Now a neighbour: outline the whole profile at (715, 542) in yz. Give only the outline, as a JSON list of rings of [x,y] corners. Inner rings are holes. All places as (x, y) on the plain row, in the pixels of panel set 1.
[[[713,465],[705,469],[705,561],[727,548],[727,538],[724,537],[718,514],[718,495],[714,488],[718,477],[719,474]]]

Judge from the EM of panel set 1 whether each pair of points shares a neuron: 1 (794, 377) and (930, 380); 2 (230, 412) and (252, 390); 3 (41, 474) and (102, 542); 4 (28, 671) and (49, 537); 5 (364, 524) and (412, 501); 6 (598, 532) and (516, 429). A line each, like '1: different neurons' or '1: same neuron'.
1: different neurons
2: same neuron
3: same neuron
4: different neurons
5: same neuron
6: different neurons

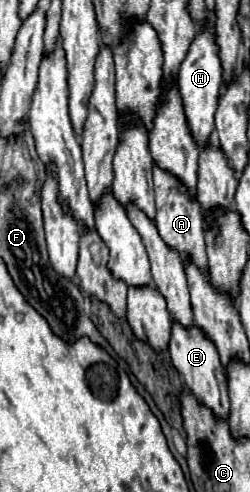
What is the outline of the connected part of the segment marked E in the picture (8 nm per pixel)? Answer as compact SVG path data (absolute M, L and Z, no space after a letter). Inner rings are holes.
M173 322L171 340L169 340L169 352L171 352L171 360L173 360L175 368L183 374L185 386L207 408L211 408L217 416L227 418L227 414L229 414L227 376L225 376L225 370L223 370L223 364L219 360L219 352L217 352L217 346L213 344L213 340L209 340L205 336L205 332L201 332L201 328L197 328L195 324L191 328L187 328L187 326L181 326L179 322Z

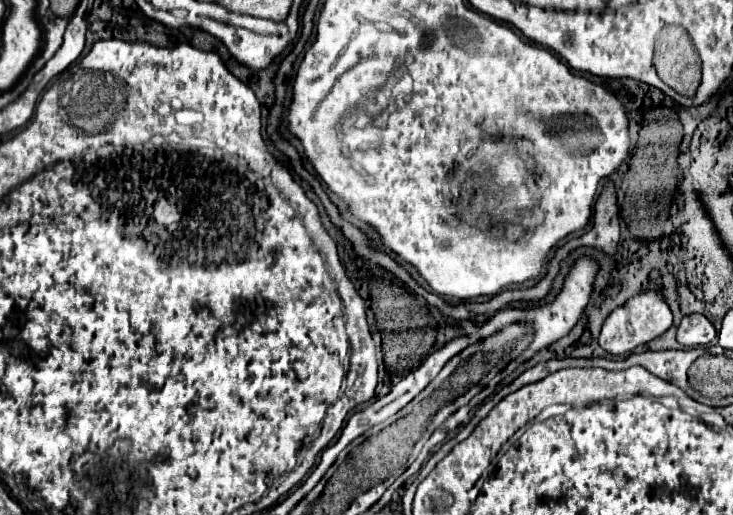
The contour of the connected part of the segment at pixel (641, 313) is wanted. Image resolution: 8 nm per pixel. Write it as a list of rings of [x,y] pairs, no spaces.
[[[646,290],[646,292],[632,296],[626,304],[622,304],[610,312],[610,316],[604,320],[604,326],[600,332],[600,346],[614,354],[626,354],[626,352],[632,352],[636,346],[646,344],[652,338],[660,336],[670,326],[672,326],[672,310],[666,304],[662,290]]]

==

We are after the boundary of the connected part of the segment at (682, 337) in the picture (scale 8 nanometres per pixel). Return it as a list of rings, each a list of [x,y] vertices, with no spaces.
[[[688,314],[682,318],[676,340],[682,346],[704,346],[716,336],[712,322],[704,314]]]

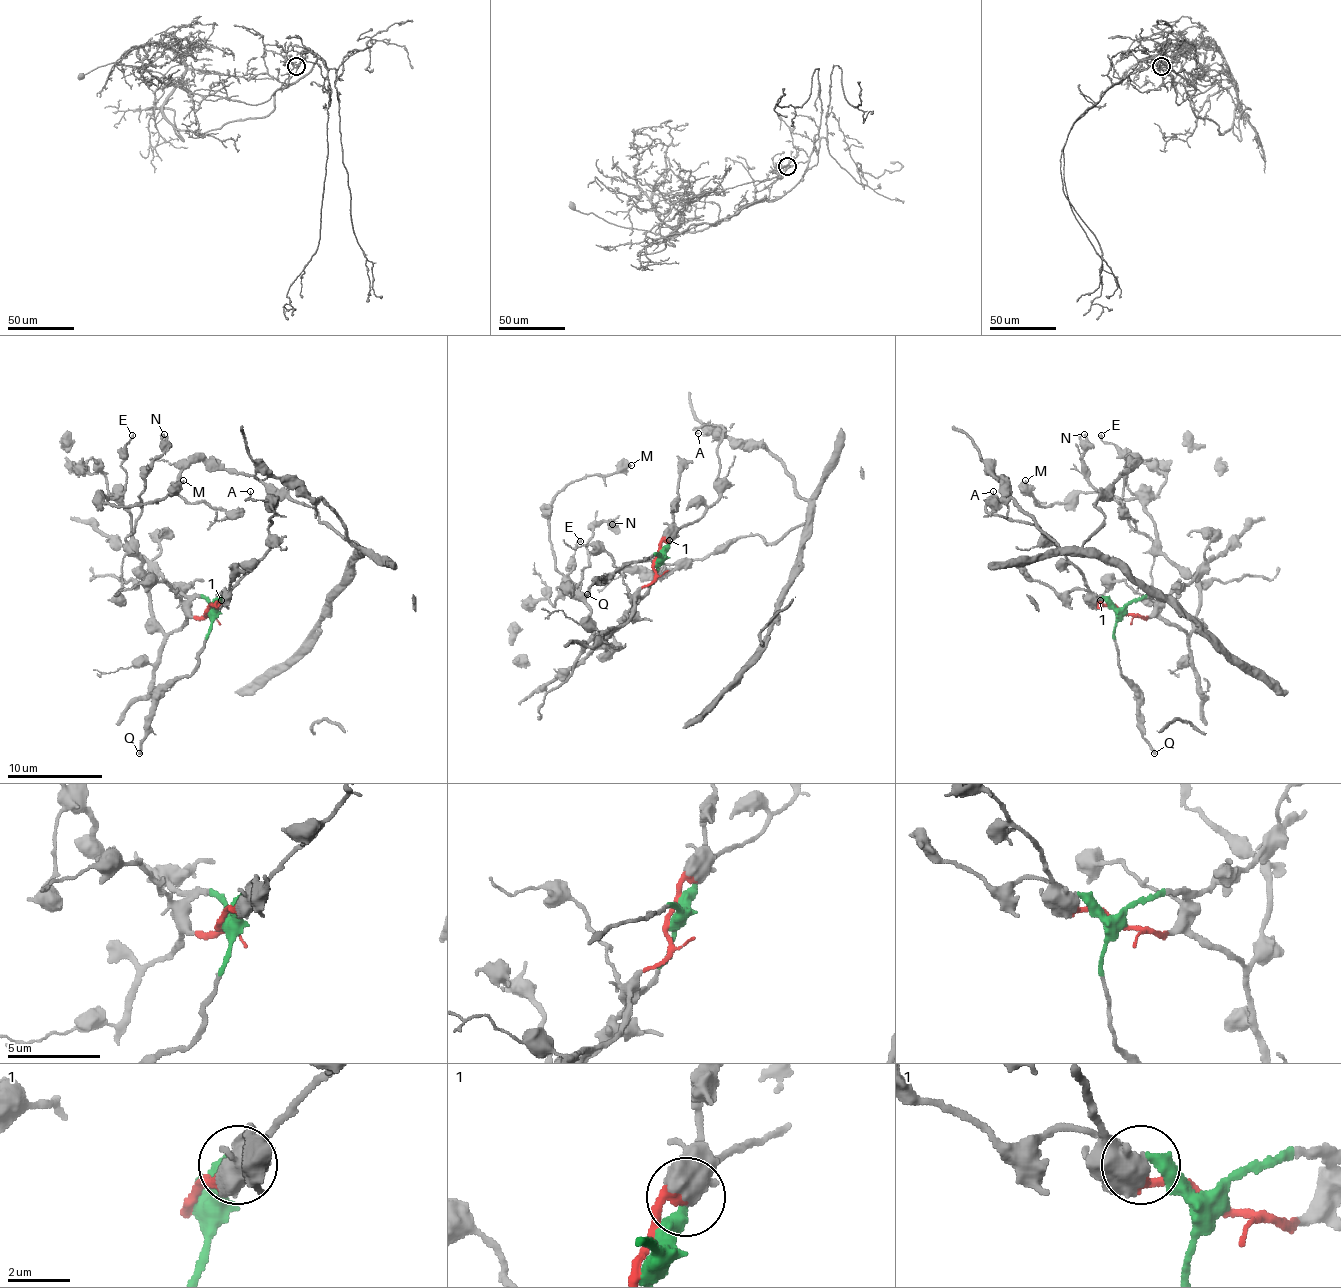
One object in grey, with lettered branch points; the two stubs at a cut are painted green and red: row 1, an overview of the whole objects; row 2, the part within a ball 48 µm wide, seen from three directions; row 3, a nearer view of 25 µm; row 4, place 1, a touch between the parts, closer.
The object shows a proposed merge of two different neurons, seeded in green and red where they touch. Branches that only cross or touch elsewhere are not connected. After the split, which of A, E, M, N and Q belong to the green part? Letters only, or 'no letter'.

§ Description of the task
Scan the records above, then copy out each line that mentions "object".

§ Solved exercise
One object in grey, with lettered branch points; the two stubs at a cut are painted green and red: row 1, an overview of the whole objects; row 2, the part within a ball 48 µm wide, seen from three directions; row 3, a nearer view of 25 µm; row 4, place 1, a touch between the parts, closer.
The object shows a proposed merge of two different neurons, seeded in green and red where they touch. Branches that only cross or touch elsewhere are not connected. After the split, which of A, E, M, N and Q belong to the green part? Letters only, or 'no letter'.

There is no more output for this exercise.